How the Excel-in-Browser Demo Actually Works

A technical deep dive into the Excel-in-browser architecture: workbook conversion, formula recalculation, style fidelity, version storage, Excel export, mobile fallback, performance, limits, and hardening.

Dan Baciu · 2026-06-14 · ~11 min read

The first article showed the surface area: a real Excel workbook embedded in a browser page. This is the engineering version. How does a spreadsheet become a live web artifact without turning into a screenshot, a static table, or a second model that drifts from the file?

The core idea is simple: treat the spreadsheet as the application. The workbook already contains formulas, formatting conventions, section structure, audit signals, assumptions, and outputs. The web layer should promote that model, not rewrite it.

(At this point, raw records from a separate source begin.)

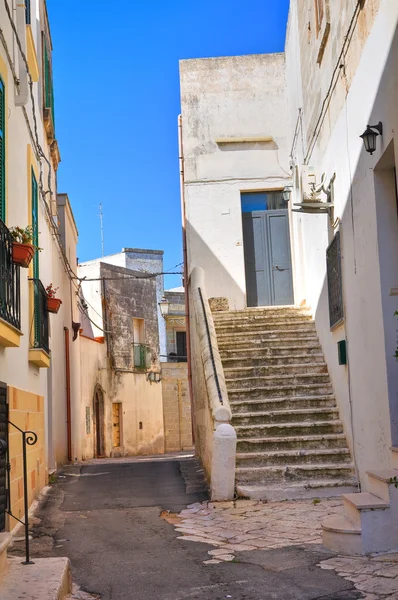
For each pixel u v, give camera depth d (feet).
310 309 42.70
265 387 35.53
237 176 47.96
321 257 36.94
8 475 22.20
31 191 31.71
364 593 15.16
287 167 48.03
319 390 35.22
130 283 92.73
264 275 47.60
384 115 22.50
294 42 43.16
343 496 20.71
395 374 23.58
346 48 27.61
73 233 64.39
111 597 16.01
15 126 26.91
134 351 91.25
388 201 24.31
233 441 28.40
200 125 48.52
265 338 40.60
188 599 15.52
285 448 31.24
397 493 18.92
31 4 36.58
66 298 54.90
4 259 21.57
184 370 102.32
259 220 48.21
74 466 46.37
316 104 35.27
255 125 48.47
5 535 15.87
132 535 22.93
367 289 25.99
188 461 41.50
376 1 22.97
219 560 18.92
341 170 29.91
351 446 30.30
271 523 23.57
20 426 26.32
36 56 35.35
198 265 47.14
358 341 28.02
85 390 73.46
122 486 33.71
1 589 13.89
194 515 25.89
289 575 17.01
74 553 20.68
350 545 18.84
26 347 28.66
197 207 47.75
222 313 44.52
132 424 88.69
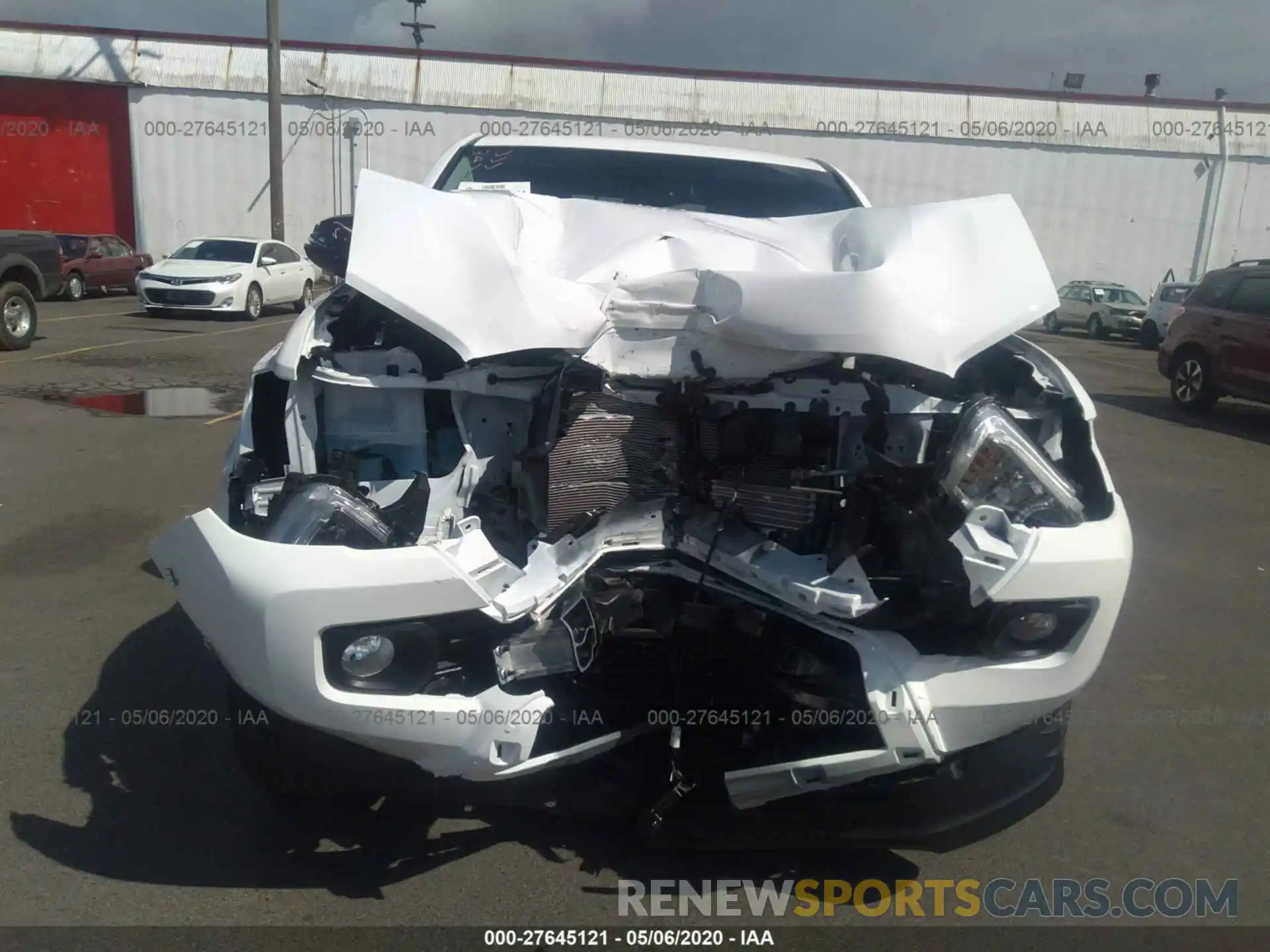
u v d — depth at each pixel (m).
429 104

That makes the architecture more interesting than a normal embed. The system has to parse a source .xlsx, preserve enough of Excel's semantics to be useful, mount a browser-native spreadsheet runtime, recalculate formulas on edit, optionally persist versions, and export the edited state back to Excel. Each step has a failure mode.

The system shape

The pipeline starts with a normal Excel workbook and ends with browser-loadable artifacts. The scaffold command is deliberately boring:

python3 scaffold.py <source.xlsx> <slug> "<Title>" [portal_dir]

That single command writes three outputs:

<slug>.workbook.json - a workbook converted into Univer's IWorkbookData shape.
<slug>.borders.json - an import-time sidecar for Excel borders that need to survive export.
<slug>.html - a page shell with the grid mount, controls, version UI, download path, and mobile fallback.

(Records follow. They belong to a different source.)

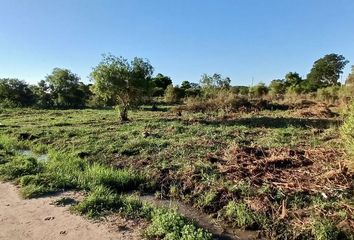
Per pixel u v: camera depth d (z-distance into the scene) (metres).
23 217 7.15
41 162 11.27
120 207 7.70
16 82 38.97
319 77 59.00
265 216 7.20
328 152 10.66
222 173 9.62
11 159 11.55
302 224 6.76
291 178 8.88
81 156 12.54
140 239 6.28
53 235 6.38
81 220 7.03
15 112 30.89
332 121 18.33
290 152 11.13
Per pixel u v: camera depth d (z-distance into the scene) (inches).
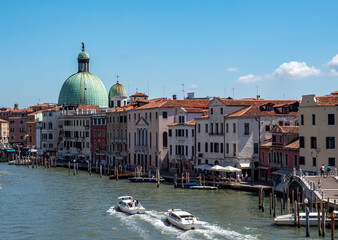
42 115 6441.9
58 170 4800.7
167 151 4010.8
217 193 2856.8
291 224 1988.2
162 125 4020.7
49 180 3774.6
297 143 2819.9
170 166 3932.1
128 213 2326.5
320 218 1939.0
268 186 2805.1
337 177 2428.6
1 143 7701.8
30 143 6870.1
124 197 2556.6
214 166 3088.1
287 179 2551.7
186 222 1989.4
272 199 2267.5
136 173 3880.4
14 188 3282.5
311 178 2418.8
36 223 2171.5
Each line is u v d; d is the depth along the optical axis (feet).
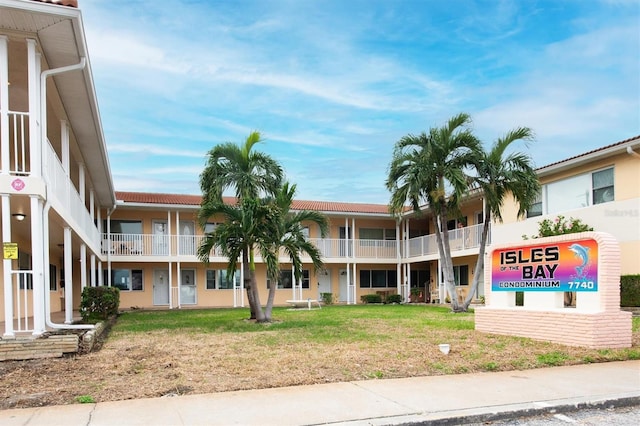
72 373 24.85
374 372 25.02
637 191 54.85
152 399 20.24
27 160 46.39
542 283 36.06
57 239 55.26
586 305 32.86
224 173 53.06
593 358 28.55
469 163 62.59
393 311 68.03
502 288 39.78
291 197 53.36
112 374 24.64
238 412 18.51
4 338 28.73
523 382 23.25
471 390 21.74
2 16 28.02
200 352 31.09
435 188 63.98
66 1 28.09
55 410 18.69
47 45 31.55
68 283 41.19
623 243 55.88
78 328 35.01
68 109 41.50
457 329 42.11
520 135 60.70
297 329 43.65
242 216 48.93
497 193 61.98
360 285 106.73
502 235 75.41
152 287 91.81
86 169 59.62
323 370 25.44
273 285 52.65
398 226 104.32
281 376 24.17
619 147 54.60
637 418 18.83
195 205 88.22
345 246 100.27
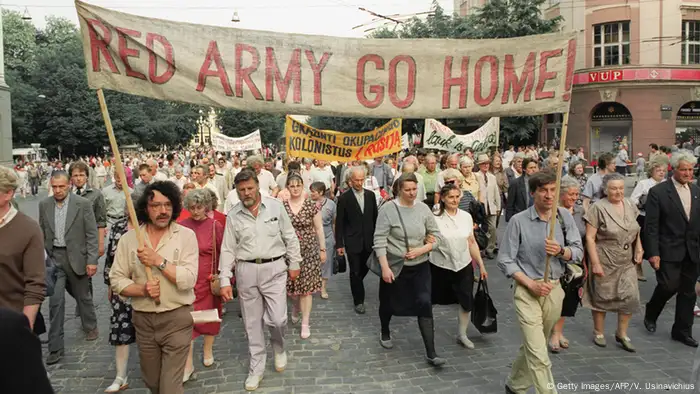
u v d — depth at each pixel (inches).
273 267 184.7
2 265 136.3
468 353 209.9
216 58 164.1
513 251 164.9
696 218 211.8
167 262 143.2
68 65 2087.8
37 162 1411.2
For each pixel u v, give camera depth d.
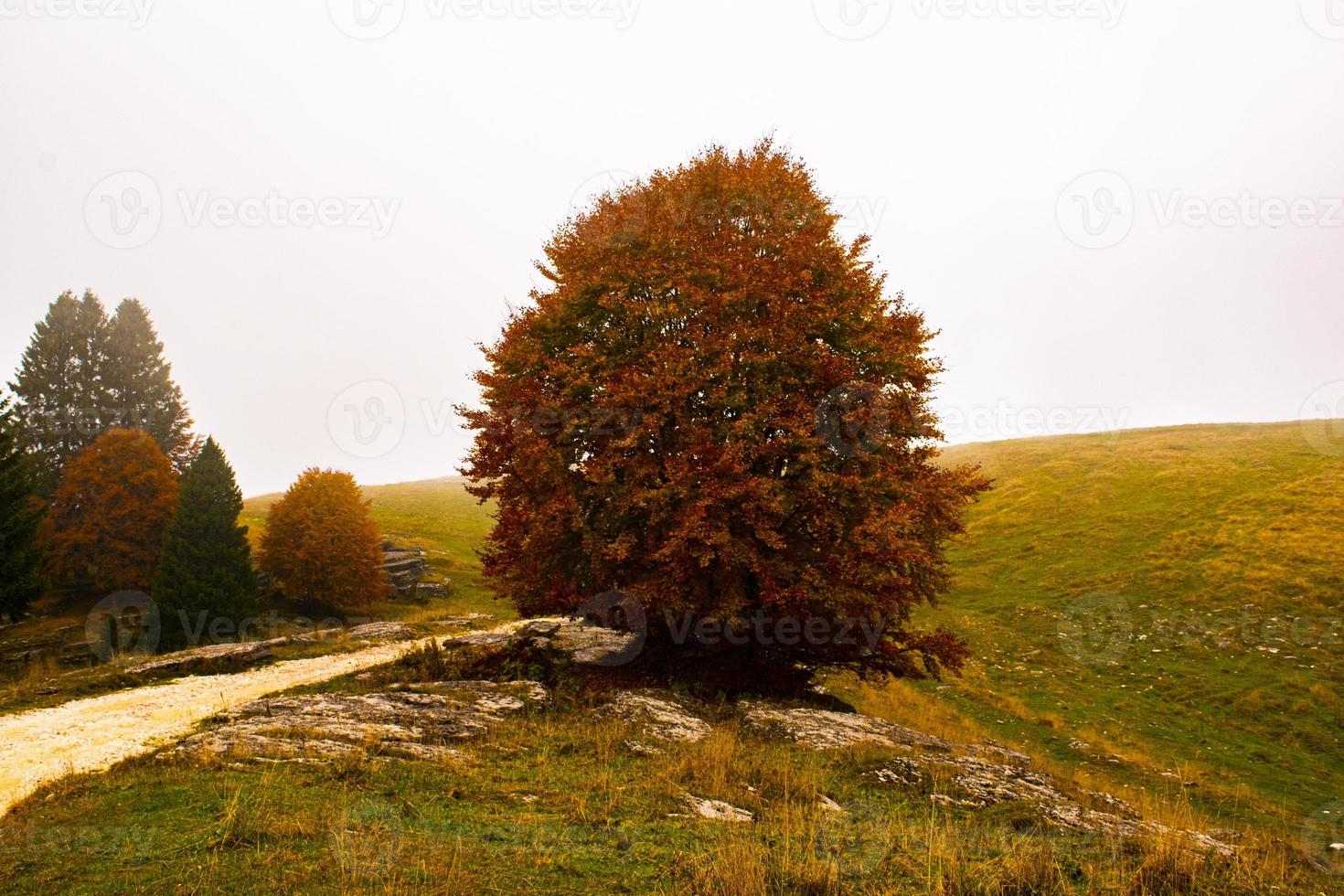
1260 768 22.19
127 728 12.98
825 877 6.46
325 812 7.48
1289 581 37.41
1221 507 49.03
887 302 19.05
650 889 6.19
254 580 45.03
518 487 18.58
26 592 35.31
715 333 16.84
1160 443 70.25
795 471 16.33
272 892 5.57
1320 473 51.38
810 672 19.45
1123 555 45.81
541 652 19.28
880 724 15.57
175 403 68.38
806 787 10.03
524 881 6.09
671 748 11.91
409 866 6.19
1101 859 7.88
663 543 15.60
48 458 59.38
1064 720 25.88
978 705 26.75
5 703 15.51
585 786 9.43
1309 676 28.64
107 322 66.81
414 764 9.73
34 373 63.06
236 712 13.03
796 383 16.86
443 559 64.81
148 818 7.23
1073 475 64.88
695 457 15.54
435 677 18.03
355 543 49.72
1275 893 7.64
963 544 54.25
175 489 51.56
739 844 6.99
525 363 18.33
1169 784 17.91
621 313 17.48
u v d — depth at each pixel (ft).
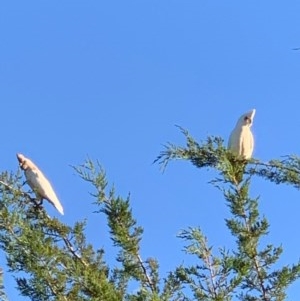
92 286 33.42
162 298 33.76
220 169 30.14
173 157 29.27
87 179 35.01
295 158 29.81
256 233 33.04
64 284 34.83
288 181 29.89
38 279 34.83
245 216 32.89
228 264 33.55
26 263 35.19
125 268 36.14
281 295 33.71
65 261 35.65
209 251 34.04
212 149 29.94
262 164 30.50
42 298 35.17
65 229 36.73
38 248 34.76
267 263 33.99
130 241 35.50
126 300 34.63
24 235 35.01
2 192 35.86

A pipeline from source Excel file through openpyxl conversion into Univer workbook JSON, browser grid rendering, persistence, and Excel export. — One conversion pass turns the source workbook into a browser-native model. The page does not need the original `.xlsx` file to render.

The source workbook is not blindly copied into the public page. That matters. Real workbooks carry hidden sheets, stale names, comments, internal notes, and other debris. The safer public artifact is a cleaned workbook model containing the visible surface you meant to ship.

That does not mean the export is fake. The Download Excel path serializes the current browser state into a new .xlsx. If a user changes an assumption, the downloaded workbook carries that changed state.

The conversion pass

The importer uses openpyxl to walk the workbook sheet by sheet and cell by cell. It extracts more than the displayed value:

raw cell value or formula expression;
number format;
font family, size, weight, italic, underline, and color;
fill color;
horizontal and vertical alignment;
row height and column width where present;
merged ranges;
border definitions for the export sidecar.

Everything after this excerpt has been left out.